Fördergeldgeber berücksichtigen Diversität als Kriterium für die Fördermittelvergabe selten und wenn, dann eher informell. Ob ein Antrag einer Organisation bewilligt wird, hängt in erster Linie von formellen Kriterien ab sowie der inhaltlichen und thematischen Passgenauigkeit mit festgelegten Förderzielen. Es sollten sowohl konkrete formelle als auch informelle Kriterien für das Vergabeverfahren entwickelt werden, die aktiv die Diversität fördern. Am besten geschieht dies mit Wissenschaftler:innen und Vertreter:innen der Zivilgesellschaft zusammen. Dabei muss Diversität multidimensional definiert werden, um möglichst viele Gruppen miteinzuschließen. 

Ein weiterer Ansatzpunkt ist die Einrichtung eines Diversitätsfonds. Häufig fehlen die Ressourcen, um diversitätssensible Programme durchzuführen. Sonderförderprogramme, die zusätzliche Unterstützung finanzieren würden, könnten die Lücke füllen und auch eine Diversitätspauschale in Projektfinanzplänen wäre möglich. 

Auf lange Sicht muss das Thema der diversitätssensiblen Förderpraxis regelmäßig untersucht werden, um Entwicklungen zu beobachten und diverse Stimmen und Perspektiven zu fördern. Denn diese braucht es hinsichtlich gegenwärtiger und zukünftiger globaler Herausforderungen und um einen pluralistischen Austausch zu ermöglichen. Wird Diversität berücksichtigt, wird Repräsentanz und Teilhabe für alle in einer vielfältigen Gesellschaft möglich gemacht. 

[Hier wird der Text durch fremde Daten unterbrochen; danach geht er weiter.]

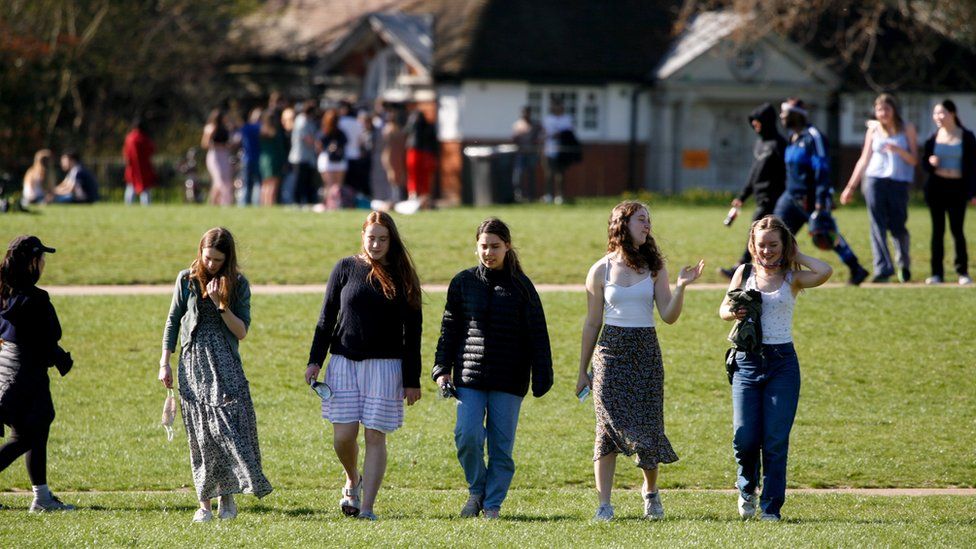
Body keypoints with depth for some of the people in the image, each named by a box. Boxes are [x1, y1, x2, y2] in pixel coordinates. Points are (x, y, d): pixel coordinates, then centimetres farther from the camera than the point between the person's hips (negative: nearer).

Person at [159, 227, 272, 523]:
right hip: (193, 363, 0)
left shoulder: (237, 284, 2)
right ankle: (204, 503, 2)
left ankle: (227, 495, 2)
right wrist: (164, 363, 5)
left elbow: (242, 331, -2)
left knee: (231, 428, -10)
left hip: (226, 366, 0)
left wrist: (220, 304, -15)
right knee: (200, 434, -1)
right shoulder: (186, 279, 3)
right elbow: (173, 321, 9)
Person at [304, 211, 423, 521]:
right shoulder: (345, 269, 5)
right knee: (343, 435, -2)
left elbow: (412, 333, 4)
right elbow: (327, 318, 8)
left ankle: (366, 508, -2)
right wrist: (315, 361, 0)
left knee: (375, 436, -4)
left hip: (384, 365, -1)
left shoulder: (403, 278, 3)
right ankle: (353, 481, 29)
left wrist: (412, 379, 0)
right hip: (344, 362, 1)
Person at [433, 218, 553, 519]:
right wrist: (442, 369, 3)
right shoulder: (463, 282, 5)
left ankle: (492, 503, 12)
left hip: (509, 379, -1)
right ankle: (476, 490, 11)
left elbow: (537, 335, 3)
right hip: (470, 376, 1)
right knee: (468, 436, -12)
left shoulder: (520, 286, 2)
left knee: (501, 444, 1)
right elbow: (449, 328, 11)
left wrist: (542, 378, -1)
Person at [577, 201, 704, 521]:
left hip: (646, 351, 1)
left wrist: (681, 287, -17)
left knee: (648, 425, 2)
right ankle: (604, 504, -3)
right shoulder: (601, 270, 3)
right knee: (608, 426, -6)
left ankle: (650, 491, 27)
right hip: (610, 351, -1)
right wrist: (582, 371, 8)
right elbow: (592, 323, 7)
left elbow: (669, 317, 0)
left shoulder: (654, 268, 7)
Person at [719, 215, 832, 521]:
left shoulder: (792, 277, 2)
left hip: (782, 363, -1)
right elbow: (724, 309, 11)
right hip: (747, 361, 1)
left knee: (776, 440, -4)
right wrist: (733, 312, -12)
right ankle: (747, 489, 25)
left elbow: (824, 272, -17)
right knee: (744, 438, -5)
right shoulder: (744, 273, 7)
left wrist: (796, 255, -3)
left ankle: (771, 506, 6)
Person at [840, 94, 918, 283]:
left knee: (897, 227, -3)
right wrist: (851, 186, 14)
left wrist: (898, 150, -18)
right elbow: (864, 160, 16)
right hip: (875, 180, 2)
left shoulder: (907, 129, 6)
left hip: (899, 182, -2)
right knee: (878, 226, -9)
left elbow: (914, 160, 2)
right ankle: (883, 268, -14)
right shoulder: (874, 129, 11)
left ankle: (904, 263, 23)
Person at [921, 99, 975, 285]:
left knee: (957, 229, -5)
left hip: (957, 188, -2)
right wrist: (930, 162, -12)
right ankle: (937, 273, 6)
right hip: (936, 187, 2)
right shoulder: (933, 138, 6)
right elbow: (924, 163, 13)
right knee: (938, 229, 3)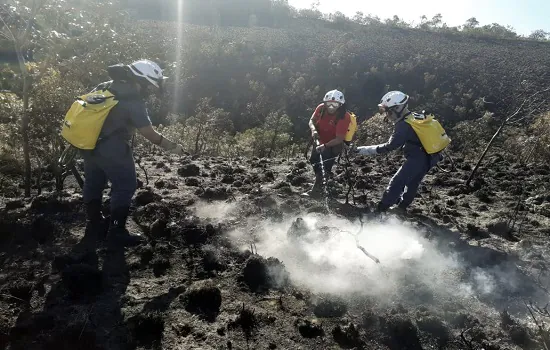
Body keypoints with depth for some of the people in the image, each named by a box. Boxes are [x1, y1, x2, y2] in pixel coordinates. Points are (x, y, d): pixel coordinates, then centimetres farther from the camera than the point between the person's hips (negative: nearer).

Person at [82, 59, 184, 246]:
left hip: (88, 144, 9)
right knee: (125, 187, 3)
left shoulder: (106, 86, 7)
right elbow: (149, 133, -16)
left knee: (93, 182, 21)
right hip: (112, 150, -9)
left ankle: (94, 221, 37)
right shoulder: (133, 101, -18)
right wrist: (173, 146, -6)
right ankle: (116, 231, 8)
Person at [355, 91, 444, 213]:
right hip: (430, 158, 9)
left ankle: (379, 210, -1)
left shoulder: (403, 125, -20)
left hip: (416, 160, -9)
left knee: (396, 183, -5)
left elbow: (390, 146, -23)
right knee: (412, 183, 22)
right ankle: (402, 207, 36)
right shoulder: (417, 116, 7)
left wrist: (361, 150, -23)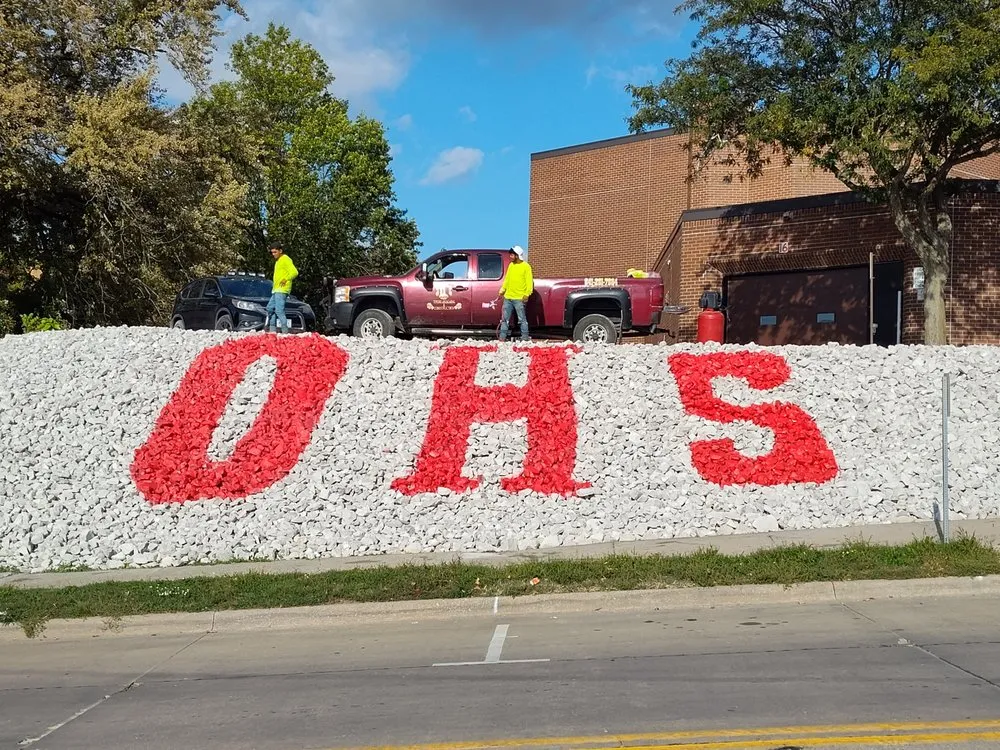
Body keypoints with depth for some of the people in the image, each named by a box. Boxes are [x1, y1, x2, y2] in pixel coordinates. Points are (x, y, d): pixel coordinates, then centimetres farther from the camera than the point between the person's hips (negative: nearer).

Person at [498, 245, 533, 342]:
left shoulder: (526, 266, -6)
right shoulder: (511, 265, 13)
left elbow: (529, 282, -10)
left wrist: (527, 294, -18)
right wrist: (502, 289, 13)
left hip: (519, 298, -7)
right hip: (508, 297, 7)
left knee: (522, 319, -2)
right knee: (505, 318, 7)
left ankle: (525, 338, 2)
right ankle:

Dieser Bericht wurde vom ifa zusammengefasst und wurde am 11. September 2023 in voller Länge vom Deutschen Zentrum für Integrations- und Migrationsforschung (DeZIM) veröffentlicht:

Zajak, Sabrina; Rutner, Maryam; Assad, Caroline; Aalders, Sophia; Nikolas, Ana-Maria; Seiler, Jessica (2023): Vielfalt in der Förderung: Diversität in den Förder- und Kooperationsstrukturen der Auswärtigen Kultur- und Bildungspolitik. DeZIM Project Report 7, Berlin: Deutsches Zentrum für Integrations- und Migrationsforschung (DeZIM).